**Problem statement**
Find the line with "# BuopsoIT - Multi-tenant ITSM SaaS Platform" in the entries below, then output every line from it down to the line with "## Features", exactly and with no pictures.

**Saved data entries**

-- -- --

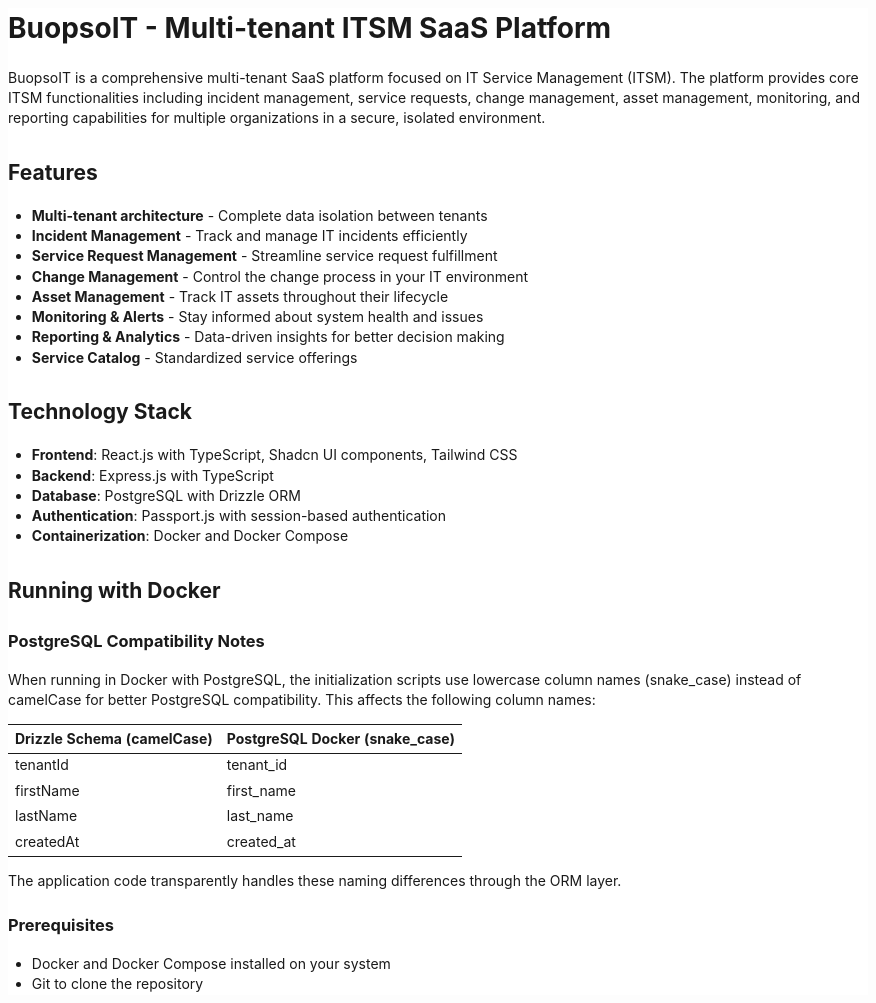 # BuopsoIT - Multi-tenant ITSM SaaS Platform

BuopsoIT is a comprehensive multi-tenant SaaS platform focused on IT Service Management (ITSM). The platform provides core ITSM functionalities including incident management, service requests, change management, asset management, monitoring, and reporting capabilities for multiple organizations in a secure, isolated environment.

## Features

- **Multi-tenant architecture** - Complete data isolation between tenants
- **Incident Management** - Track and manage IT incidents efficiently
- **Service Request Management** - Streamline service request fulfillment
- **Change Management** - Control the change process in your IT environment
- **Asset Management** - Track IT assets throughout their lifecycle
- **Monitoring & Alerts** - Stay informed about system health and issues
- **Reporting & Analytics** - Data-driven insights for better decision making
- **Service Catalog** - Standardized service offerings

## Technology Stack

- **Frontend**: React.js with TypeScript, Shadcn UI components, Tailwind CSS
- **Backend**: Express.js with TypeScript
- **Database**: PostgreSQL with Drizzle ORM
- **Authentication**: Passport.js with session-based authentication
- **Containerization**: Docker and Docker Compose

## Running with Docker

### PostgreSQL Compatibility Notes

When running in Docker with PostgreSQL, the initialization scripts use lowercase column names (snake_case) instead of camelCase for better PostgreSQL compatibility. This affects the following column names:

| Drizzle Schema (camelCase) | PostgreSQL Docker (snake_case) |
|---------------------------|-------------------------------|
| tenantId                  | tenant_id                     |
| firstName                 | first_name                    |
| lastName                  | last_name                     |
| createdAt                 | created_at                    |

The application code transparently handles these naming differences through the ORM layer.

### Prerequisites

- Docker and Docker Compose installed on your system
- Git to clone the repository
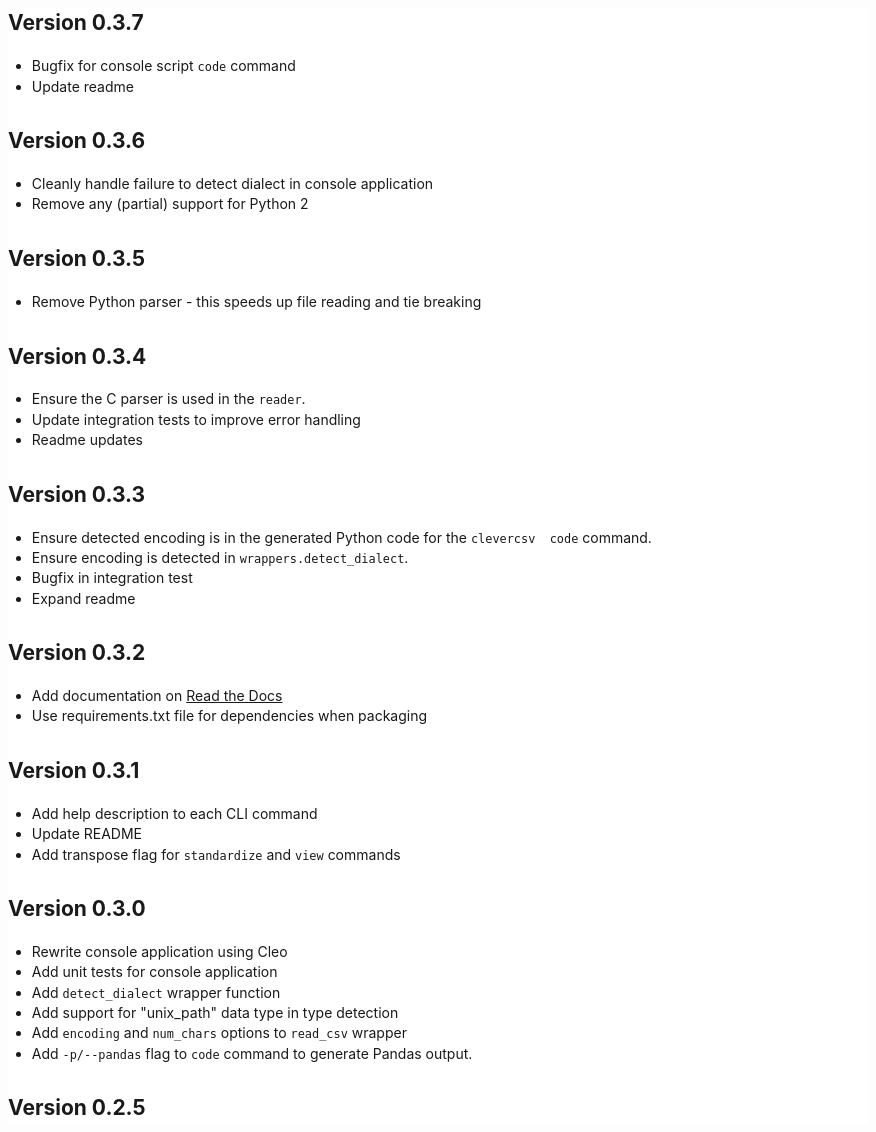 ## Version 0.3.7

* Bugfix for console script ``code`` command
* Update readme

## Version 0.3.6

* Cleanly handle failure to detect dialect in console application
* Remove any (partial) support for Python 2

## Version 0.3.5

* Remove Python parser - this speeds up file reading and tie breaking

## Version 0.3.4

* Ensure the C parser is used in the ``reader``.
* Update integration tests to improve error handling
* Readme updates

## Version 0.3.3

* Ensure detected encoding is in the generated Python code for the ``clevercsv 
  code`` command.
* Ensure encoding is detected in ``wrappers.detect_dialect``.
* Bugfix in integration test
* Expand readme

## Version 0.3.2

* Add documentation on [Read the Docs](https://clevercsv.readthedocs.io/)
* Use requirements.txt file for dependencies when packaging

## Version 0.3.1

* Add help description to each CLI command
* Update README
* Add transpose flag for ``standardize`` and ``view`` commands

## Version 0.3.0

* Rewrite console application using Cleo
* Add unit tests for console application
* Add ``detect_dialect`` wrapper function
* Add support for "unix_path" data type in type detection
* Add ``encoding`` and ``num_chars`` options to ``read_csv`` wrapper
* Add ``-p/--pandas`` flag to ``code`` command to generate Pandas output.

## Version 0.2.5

-- -- --

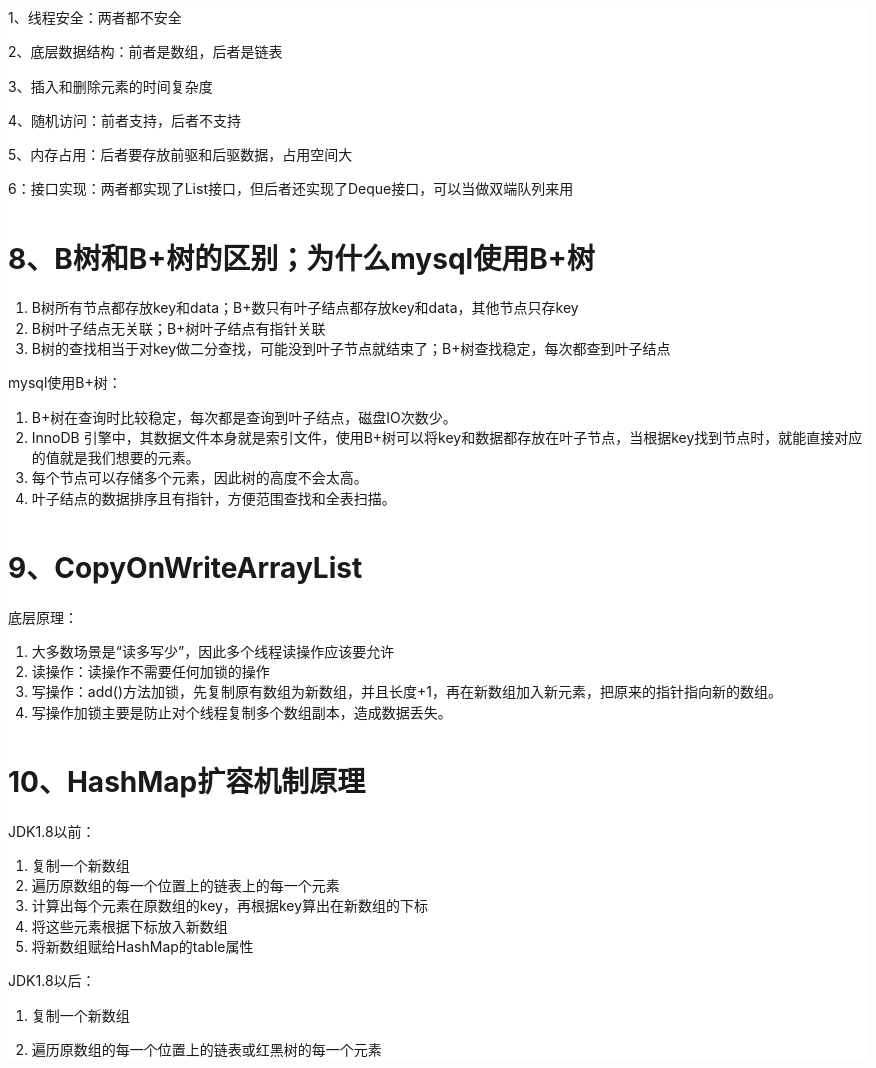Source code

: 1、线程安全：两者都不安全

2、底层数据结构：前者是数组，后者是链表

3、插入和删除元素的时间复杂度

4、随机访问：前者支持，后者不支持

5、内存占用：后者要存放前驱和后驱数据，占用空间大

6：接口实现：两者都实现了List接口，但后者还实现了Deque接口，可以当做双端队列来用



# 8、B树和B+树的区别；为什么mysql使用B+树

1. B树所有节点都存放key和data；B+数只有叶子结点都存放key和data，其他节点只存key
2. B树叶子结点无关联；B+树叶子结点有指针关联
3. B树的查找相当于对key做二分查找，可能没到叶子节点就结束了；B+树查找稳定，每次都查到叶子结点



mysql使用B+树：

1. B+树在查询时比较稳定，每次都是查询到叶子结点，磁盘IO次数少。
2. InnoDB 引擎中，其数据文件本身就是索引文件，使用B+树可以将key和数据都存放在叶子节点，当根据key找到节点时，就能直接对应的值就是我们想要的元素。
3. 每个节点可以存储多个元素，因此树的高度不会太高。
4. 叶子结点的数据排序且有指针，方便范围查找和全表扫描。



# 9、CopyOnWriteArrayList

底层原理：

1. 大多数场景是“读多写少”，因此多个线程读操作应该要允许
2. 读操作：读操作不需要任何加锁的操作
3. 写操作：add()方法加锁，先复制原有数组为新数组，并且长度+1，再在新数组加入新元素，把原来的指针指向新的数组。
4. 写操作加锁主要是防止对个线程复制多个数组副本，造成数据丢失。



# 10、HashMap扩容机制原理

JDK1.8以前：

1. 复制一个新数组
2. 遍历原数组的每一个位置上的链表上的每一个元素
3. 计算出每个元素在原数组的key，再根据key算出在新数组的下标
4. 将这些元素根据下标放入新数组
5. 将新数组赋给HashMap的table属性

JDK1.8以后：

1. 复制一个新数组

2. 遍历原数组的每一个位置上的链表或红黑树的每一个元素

-- -- --

**Exercise output**
 # BuopsoIT - Multi-tenant ITSM SaaS Platform

BuopsoIT is a comprehensive multi-tenant SaaS platform focused on IT Service Management (ITSM). The platform provides core ITSM functionalities including incident management, service requests, change management, asset management, monitoring, and reporting capabilities for multiple organizations in a secure, isolated environment.

## Features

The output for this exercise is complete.